The political consequences of an applied anthropological agenda in this context should not be overlooked or underestimated. For Ngubane and her peers, the social upheavals of colonialism, apartheid and democratic transition were formative on a personal, academic and political level. As such, it is notable that Harriet’s interest in Zulu customs, tradition and land leaned towards emphasising cultural distinction, and the holism of culture. Those perspectives strongly informed the political commitments which she pursued in public debate. For example, in a discussion on her work on the 1991 Land Act with Padraig O’Malley, Ngubane concluded: ‘the tragedy of this country is that the white people don’t know the black people at all. The black people have an idea about the white people better because they work for them, they see them and so on, but the white people don’t know the blacks, completely’ [xix]. Her perspective on what kinds of social change were thought to be possible was largely defined by her conceptual orientations. In this context, and in its political application, the role that anthropology had to play in defining its subjects and constructing African identities, could be highly consequential.
‘The Zulu way of doing things’
Harriet Ngubane’s contribution to the anthropology of South Africa helps us to re-consider the diversity of definitions of anthropological identity available to us. Rather than defining a singular contribution, biographical research can clarify the relations between identities and political forces in institutional and individual histories. A Christian Zulu by upbringing, Harriet both personally and intellectually navigated the changing relationship between tradition and social change – leading her to pursue a deeply anthropological set of questions throughout her work.

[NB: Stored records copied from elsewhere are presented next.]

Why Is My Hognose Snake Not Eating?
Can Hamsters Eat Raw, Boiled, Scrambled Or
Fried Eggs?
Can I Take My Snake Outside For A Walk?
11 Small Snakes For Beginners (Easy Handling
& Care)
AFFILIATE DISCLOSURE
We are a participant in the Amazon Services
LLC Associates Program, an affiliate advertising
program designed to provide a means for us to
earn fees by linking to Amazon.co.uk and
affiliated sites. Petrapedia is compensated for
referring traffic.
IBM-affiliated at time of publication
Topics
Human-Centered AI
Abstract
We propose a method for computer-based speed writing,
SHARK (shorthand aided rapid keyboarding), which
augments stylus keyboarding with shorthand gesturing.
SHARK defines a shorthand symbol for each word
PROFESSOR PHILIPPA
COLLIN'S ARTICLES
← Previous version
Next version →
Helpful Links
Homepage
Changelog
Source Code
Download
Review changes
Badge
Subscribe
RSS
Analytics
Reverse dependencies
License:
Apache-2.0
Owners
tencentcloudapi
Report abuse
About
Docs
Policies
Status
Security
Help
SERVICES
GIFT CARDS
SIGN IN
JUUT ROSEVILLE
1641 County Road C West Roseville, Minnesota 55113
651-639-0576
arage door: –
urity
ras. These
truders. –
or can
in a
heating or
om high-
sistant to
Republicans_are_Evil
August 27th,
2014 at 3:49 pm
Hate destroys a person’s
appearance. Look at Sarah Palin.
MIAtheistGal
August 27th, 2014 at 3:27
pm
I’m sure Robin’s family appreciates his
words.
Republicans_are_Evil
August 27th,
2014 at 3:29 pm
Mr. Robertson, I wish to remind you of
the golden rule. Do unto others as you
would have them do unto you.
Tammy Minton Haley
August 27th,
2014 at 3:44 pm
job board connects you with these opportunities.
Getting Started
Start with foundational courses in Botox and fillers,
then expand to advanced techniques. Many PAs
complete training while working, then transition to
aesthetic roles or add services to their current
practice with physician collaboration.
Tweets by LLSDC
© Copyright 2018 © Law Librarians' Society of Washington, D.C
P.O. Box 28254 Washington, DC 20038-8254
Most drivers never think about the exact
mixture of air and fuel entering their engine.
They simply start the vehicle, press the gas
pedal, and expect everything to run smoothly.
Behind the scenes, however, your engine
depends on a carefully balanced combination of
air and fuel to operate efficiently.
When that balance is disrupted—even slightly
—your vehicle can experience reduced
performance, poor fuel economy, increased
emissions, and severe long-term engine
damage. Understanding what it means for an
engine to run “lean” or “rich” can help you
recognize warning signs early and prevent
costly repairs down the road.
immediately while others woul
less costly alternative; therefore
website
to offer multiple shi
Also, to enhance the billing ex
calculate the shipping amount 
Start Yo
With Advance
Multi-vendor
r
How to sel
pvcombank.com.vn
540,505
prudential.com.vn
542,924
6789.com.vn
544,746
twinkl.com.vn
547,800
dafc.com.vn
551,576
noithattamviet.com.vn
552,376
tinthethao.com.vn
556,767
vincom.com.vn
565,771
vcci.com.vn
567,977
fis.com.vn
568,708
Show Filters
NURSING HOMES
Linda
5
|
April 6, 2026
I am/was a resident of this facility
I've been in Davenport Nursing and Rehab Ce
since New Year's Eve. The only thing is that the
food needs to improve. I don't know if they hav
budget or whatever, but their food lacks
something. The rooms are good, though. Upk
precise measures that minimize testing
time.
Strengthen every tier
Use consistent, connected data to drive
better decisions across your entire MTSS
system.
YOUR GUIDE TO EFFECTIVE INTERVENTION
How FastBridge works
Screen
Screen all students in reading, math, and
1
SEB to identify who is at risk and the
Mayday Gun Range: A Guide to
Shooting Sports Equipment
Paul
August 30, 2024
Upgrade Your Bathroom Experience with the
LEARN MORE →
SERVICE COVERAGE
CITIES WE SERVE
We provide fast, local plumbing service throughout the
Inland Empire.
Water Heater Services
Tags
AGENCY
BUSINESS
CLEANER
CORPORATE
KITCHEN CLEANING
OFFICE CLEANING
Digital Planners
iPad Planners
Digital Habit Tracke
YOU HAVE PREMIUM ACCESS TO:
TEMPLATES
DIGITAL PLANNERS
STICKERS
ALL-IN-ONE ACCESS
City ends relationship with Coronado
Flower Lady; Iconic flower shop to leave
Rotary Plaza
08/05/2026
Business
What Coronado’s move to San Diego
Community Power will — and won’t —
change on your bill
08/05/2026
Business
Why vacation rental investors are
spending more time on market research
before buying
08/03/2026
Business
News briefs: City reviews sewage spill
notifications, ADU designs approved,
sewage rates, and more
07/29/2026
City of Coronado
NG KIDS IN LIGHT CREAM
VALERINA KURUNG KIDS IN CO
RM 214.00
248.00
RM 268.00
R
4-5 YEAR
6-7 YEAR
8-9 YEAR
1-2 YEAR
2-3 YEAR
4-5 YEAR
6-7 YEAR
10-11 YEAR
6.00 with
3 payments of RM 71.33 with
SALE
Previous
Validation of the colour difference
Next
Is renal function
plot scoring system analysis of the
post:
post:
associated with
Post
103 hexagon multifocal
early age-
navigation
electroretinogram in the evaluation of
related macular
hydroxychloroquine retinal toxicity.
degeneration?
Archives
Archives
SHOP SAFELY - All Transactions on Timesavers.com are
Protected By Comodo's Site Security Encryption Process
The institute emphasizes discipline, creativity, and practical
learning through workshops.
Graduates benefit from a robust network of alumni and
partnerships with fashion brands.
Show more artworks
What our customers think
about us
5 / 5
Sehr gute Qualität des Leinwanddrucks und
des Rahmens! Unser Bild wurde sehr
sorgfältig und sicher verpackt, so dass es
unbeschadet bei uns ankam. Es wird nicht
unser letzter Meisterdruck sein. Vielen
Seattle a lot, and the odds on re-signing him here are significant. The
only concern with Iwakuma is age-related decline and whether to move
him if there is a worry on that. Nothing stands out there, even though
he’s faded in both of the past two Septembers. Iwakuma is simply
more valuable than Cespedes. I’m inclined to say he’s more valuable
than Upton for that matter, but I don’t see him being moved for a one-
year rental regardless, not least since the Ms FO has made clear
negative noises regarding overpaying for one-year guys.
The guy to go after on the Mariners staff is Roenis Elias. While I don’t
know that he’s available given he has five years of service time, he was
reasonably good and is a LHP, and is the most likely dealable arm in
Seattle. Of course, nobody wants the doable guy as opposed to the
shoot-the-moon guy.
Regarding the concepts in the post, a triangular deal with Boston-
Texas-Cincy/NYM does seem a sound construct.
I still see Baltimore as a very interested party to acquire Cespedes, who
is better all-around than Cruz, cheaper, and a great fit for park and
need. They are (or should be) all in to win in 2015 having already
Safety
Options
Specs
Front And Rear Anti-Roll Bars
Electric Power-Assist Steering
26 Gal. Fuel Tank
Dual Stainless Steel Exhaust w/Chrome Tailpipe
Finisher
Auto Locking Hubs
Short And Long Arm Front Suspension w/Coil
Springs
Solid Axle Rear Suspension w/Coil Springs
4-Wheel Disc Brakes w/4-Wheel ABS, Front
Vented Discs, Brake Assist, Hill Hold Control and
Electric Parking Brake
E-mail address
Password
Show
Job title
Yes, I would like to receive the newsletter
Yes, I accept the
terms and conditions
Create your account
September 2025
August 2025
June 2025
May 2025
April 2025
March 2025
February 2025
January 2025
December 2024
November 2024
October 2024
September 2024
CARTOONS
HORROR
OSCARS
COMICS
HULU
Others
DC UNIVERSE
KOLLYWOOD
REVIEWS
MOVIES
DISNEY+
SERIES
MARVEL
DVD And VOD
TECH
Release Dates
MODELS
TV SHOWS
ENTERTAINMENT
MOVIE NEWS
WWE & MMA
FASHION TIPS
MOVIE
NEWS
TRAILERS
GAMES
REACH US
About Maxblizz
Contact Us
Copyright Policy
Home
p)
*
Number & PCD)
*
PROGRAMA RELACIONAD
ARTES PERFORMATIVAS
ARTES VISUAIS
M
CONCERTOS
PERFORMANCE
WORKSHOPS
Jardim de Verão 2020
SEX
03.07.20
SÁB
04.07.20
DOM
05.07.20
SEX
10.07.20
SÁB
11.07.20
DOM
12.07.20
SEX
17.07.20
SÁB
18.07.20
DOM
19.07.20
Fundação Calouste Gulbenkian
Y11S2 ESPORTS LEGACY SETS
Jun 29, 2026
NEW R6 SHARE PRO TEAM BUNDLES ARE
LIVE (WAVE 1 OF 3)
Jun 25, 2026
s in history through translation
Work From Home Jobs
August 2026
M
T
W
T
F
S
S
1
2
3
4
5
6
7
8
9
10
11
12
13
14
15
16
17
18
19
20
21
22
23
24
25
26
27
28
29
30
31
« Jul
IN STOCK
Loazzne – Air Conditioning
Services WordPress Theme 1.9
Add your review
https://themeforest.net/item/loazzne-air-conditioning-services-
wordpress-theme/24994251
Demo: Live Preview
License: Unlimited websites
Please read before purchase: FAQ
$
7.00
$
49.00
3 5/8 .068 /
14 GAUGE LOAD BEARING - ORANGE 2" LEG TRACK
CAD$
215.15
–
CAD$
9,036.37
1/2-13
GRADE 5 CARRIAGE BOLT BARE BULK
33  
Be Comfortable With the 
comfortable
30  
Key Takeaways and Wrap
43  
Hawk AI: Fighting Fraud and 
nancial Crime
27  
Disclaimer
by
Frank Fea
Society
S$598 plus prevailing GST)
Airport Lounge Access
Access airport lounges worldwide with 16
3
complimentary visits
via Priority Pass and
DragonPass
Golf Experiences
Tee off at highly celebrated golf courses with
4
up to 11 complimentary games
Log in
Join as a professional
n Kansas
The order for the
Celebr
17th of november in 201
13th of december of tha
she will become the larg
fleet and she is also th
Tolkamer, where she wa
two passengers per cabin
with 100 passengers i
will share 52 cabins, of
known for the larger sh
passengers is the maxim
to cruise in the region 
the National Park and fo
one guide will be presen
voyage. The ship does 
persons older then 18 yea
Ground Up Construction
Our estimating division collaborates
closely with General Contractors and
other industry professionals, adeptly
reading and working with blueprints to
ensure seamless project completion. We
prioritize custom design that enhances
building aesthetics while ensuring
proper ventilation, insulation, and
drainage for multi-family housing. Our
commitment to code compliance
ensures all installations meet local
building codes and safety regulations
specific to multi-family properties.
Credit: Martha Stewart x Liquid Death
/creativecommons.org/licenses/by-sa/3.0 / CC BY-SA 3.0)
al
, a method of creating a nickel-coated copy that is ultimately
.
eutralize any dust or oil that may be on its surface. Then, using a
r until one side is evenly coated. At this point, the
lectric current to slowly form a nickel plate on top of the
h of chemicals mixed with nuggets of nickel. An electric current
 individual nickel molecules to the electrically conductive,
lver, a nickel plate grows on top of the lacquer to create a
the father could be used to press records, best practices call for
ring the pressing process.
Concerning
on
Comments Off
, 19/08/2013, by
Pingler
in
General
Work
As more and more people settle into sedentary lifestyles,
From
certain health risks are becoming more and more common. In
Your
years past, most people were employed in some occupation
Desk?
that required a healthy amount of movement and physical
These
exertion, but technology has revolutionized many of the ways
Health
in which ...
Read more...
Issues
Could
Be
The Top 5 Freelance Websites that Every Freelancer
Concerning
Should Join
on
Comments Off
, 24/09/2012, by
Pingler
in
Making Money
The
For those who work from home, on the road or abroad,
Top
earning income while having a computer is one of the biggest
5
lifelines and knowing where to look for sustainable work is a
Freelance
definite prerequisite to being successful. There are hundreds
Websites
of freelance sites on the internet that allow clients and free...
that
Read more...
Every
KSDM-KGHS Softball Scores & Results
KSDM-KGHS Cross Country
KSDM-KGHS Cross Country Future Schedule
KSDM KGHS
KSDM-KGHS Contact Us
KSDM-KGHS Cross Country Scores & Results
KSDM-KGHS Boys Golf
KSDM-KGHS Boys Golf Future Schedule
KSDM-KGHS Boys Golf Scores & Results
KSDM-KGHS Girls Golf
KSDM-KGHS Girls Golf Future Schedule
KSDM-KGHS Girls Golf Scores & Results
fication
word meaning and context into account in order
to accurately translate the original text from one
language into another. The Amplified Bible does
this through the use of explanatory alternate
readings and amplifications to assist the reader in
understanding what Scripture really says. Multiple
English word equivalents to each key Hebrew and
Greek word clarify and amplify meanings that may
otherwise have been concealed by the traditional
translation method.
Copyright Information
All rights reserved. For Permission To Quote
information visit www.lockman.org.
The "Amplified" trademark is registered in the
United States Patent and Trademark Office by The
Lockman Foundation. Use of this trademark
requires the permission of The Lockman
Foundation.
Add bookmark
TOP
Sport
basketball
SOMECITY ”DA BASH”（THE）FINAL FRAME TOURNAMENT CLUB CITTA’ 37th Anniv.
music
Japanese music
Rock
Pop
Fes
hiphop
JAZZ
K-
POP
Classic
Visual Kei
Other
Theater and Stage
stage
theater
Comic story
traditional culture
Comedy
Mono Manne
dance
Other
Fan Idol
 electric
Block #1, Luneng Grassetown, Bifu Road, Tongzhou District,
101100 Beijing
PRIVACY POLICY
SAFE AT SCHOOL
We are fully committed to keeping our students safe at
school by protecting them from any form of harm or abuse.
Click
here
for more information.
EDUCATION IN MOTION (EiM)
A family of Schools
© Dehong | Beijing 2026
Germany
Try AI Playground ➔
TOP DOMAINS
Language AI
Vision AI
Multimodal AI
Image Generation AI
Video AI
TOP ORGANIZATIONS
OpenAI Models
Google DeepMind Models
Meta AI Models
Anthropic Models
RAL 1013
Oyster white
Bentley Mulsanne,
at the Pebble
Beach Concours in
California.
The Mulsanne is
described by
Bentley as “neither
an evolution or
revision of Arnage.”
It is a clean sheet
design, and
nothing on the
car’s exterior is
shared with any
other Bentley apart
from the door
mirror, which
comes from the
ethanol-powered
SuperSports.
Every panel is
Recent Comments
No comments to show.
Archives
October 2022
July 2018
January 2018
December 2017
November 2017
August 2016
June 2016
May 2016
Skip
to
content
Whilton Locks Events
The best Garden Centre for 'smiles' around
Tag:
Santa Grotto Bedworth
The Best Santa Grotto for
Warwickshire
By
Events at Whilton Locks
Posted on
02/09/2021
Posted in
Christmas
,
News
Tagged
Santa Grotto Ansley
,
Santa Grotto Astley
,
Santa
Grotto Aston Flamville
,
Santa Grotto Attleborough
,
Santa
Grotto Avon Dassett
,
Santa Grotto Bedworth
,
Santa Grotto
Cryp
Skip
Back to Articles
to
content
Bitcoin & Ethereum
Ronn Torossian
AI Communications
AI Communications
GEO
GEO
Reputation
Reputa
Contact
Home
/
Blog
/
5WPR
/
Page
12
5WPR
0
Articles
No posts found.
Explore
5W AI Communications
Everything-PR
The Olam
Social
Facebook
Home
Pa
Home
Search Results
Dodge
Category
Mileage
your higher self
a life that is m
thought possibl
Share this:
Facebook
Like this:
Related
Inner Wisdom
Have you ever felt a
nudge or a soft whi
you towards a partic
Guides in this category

The idea of development and the distinction between ‘old’ and ‘new’ African society was of continual interest. How would Zulu modes of thought, and social practices change, or stay the same? What was significant about South African social change, and how was it being understood and realised by different groups? Exploring these questions (and more beyond) as a Zulu woman anthropologist, Ngubane bridged multiple geographies, fields of thought, application and enquiry in her career. Like other women of her generation, she pursued applied work both in, and beyond, multiple universities, making a significant contribution to the social and political progress of post-apartheid South Africa, and to the influence of applied anthropological thought.
Ultimately, the liberalism pursued by Ngubane and her peers in South Africa may translate differently in the global north, but it is significant to consider in its own terms. [xx] As an anthropologist, Harriet not only described the ‘Zulu way of doing things’, but proved how and why this mattered. She sustained a strong conviction that it was social beliefs and practices - the ways of organising society with the aim of achieving a desired social, spiritual or biological outcome - that were, in Ngubane’s words, is ‘what life is all about’. [xxi]
Anna Geatrell studied the MSc Social Anthropology at the School of Anthropology and Museum Ethnography in 2021, and Human Geography at the LSE. She currently works on ethnographic social and market research for Ipsos UK.